Licenciement contesté
Le diffuseur public a limogé une journaliste pour une publication sur Gaza - la justice vient d'invalider cette décision pour la deuxième fois. Les tribunaux sanctionnent sévèrement ce qui ressemble à de la censure déguisée.
Décision cinglante
Les juges ont taclé la direction pour son traitement expéditif du cas. Une amende substantielle s'ajoute aux précédentes condamnations, tandis que les syndicats dénoncent une atteinte aux droits des reporters.
Un précédent dangereux pour la démocratie - et pour les actionnaires qui découvrent que la "gestion des risques" peut coûter plus cher que le risque lui-même.
La justice australienne a condamné mercredi le média public ABC à payer des dommages supplémentaires à une journaliste radio licenciée pour une publication sur la guerre à Gaza.
Antoinette Lattouf avait entrepris des poursuites en décembre 2023 après son licenciement au troisième jour d'un contrat de cinq avec le diffuseur.
En cause: sa republication sur Instagram d'une vidéo de l'ONG Human Rights Watch sur la guerre à Gaza avec le commentaire "HRW dénonce la famine comme outil de guerre".
Le juge fédéral Darryl Rangiah a condamné mercredi ABC à payer l'équivalent de 84.000 euros à Mme Lattouf, après un premier dédommagement de quelque 39.000 euros en juin.

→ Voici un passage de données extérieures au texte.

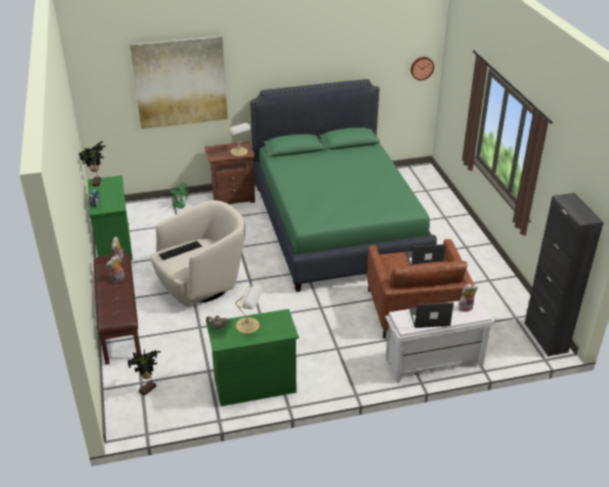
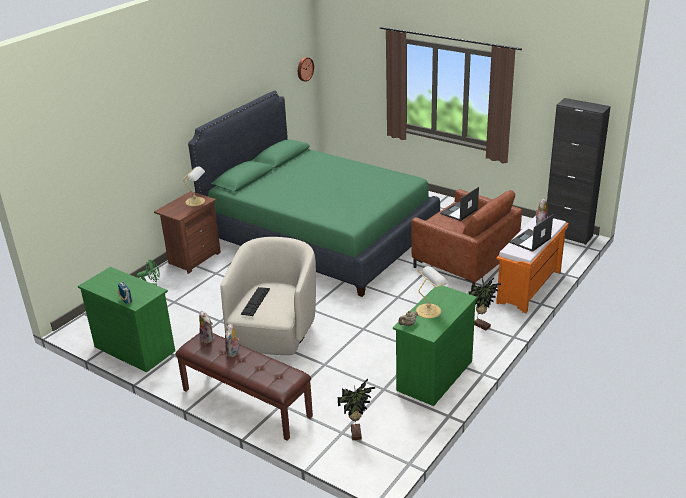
camera: 40 degrees left, 5 degrees down
potted plant [79,141,106,186] -> potted plant moved to [469,277,501,330]
picture [130,36,228,129] -> none
white bench [385,298,495,383] -> orange bench [496,216,568,313]

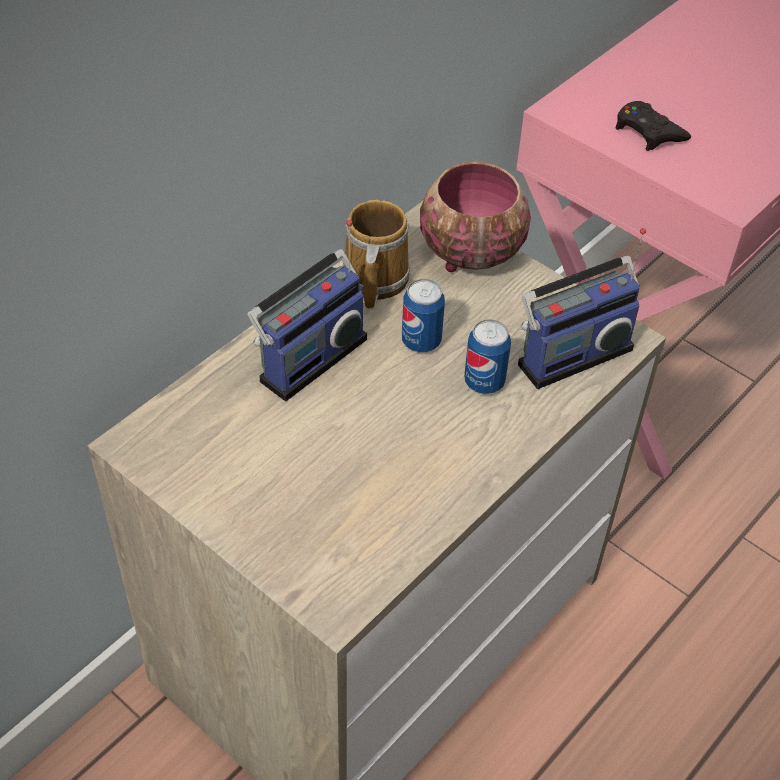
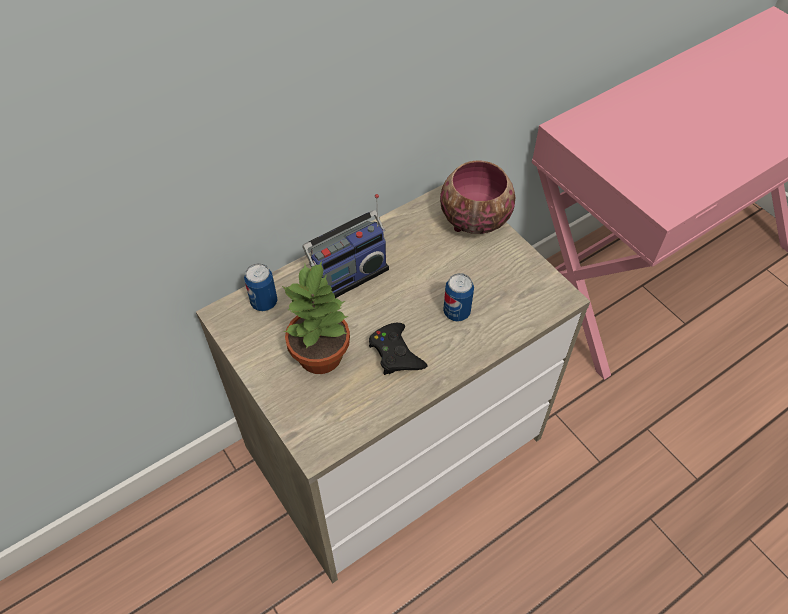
camera: 15 degrees right, 5 degrees up
mug [342,200,411,309] -> none
can [402,279,445,352] -> can moved to [244,263,278,311]
radio [518,228,646,389] -> none
black game controller [615,101,691,151] -> black game controller moved to [369,323,428,375]
none -> potted plant [282,261,350,374]

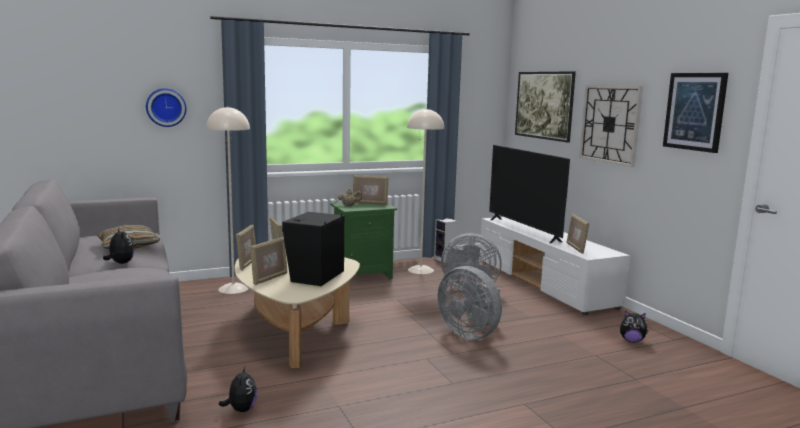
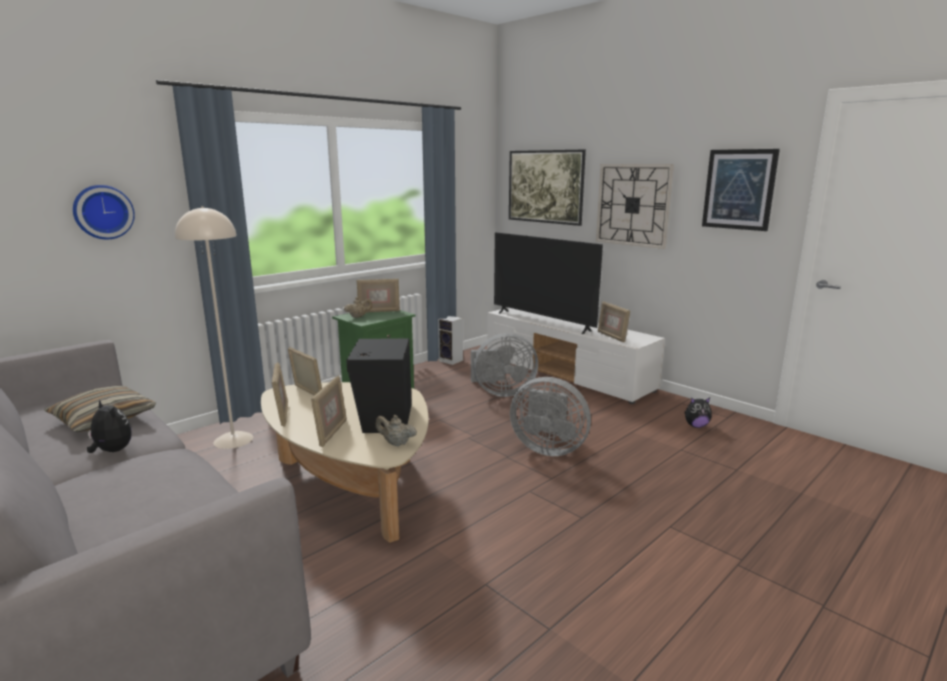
camera: 20 degrees left, 5 degrees up
plush toy [219,367,257,412] -> none
beige floor lamp [407,108,444,274] -> none
none -> beige teapot [375,415,417,446]

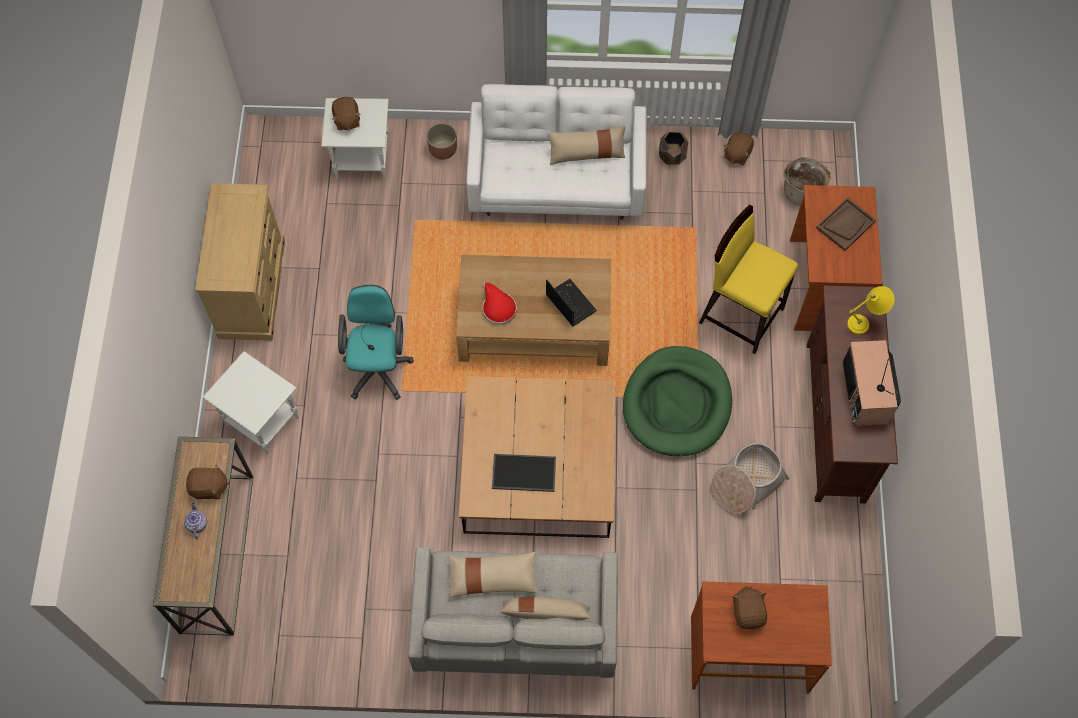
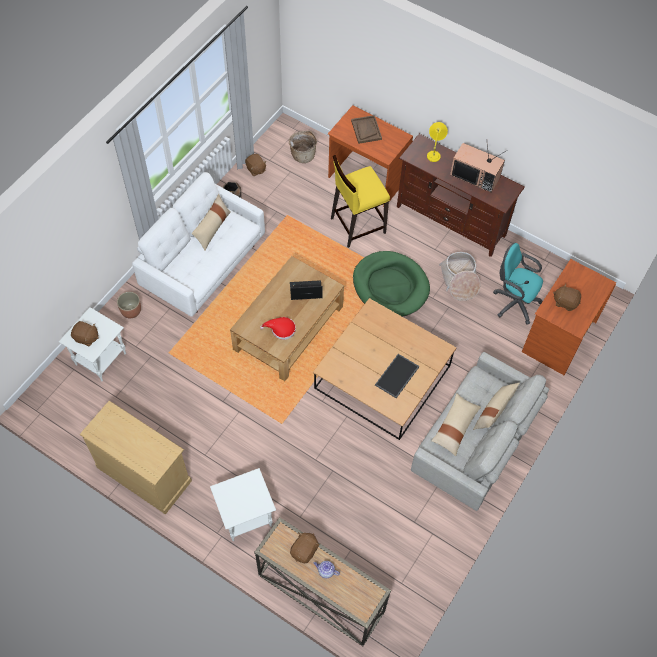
camera: 60 degrees left, 5 degrees down
turquoise office chair [338,285,414,400] -> turquoise office chair moved to [493,243,543,325]

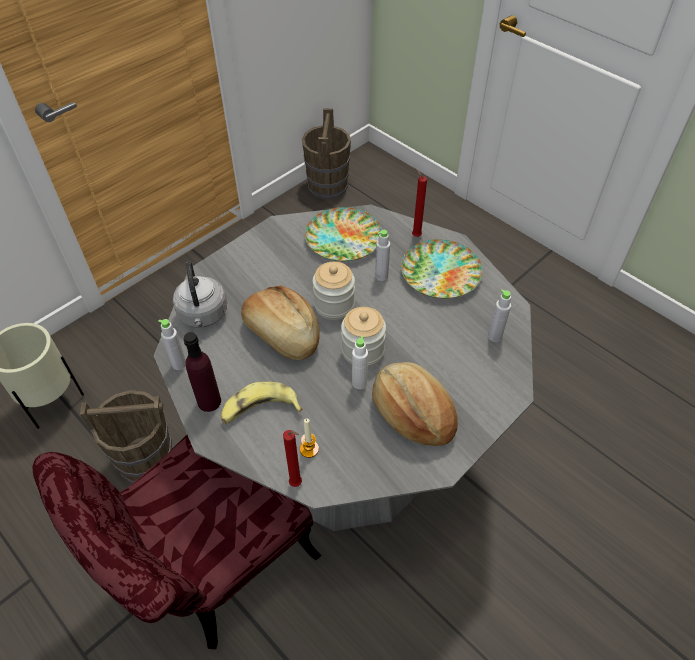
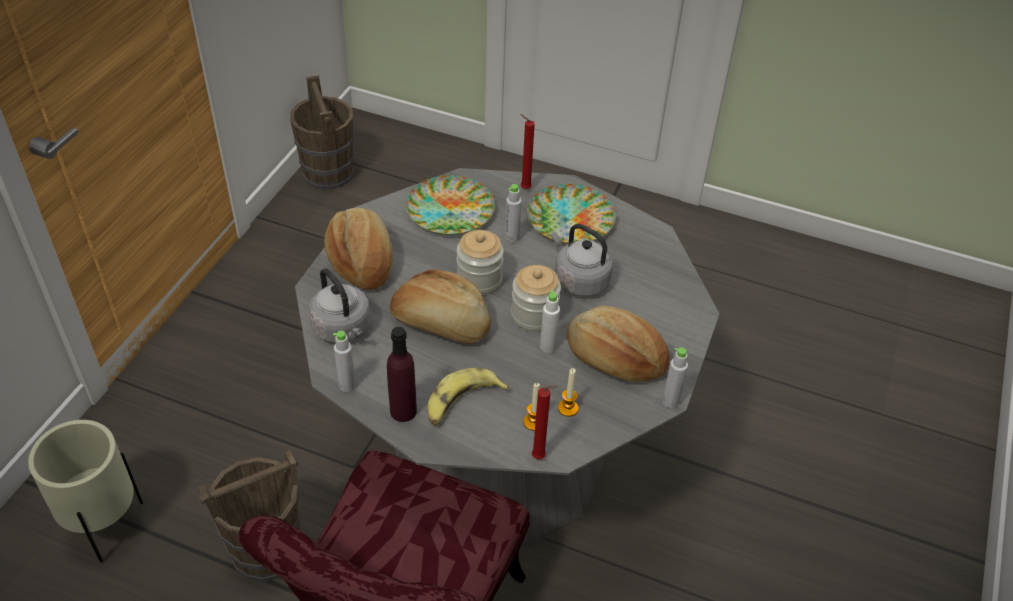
camera: 25 degrees left, 5 degrees down
grey bottle [488,289,511,342] -> grey bottle moved to [662,347,688,408]
none -> bread [324,208,393,290]
none -> grey kettle [551,224,613,297]
none -> candle [558,368,579,417]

Le montant doit être versé sous 28 jours.
"Peu importe la sanction, il n'a jamais été question d'argent pour moi mais de responsabilité, et de l'intégrité de l'information que nous donne notre diffuseur public", avait déclaré Mme Lattouf sur les réseaux sociaux mardi.
Le directeur général d'ABC, Hugh Marks, a répondu que le diffuseur "continuerait de réfléchir aux conclusions du tribunal". "Nous prenons l'affaire sérieusement (...) Nous devons être meilleurs", a-t-il réagi.
Fin août, l'ONU a officiellement déclaré l'état de famine à Gaza. Et mi-septembre, une commission d'enquête internationale mandatée par elle -- mais qui ne parle pas en son nom -- a accusé Israël de commettre un "génocide" à Gaza depuis octobre 2023 avec l'intention de "détruire" les Palestiniens.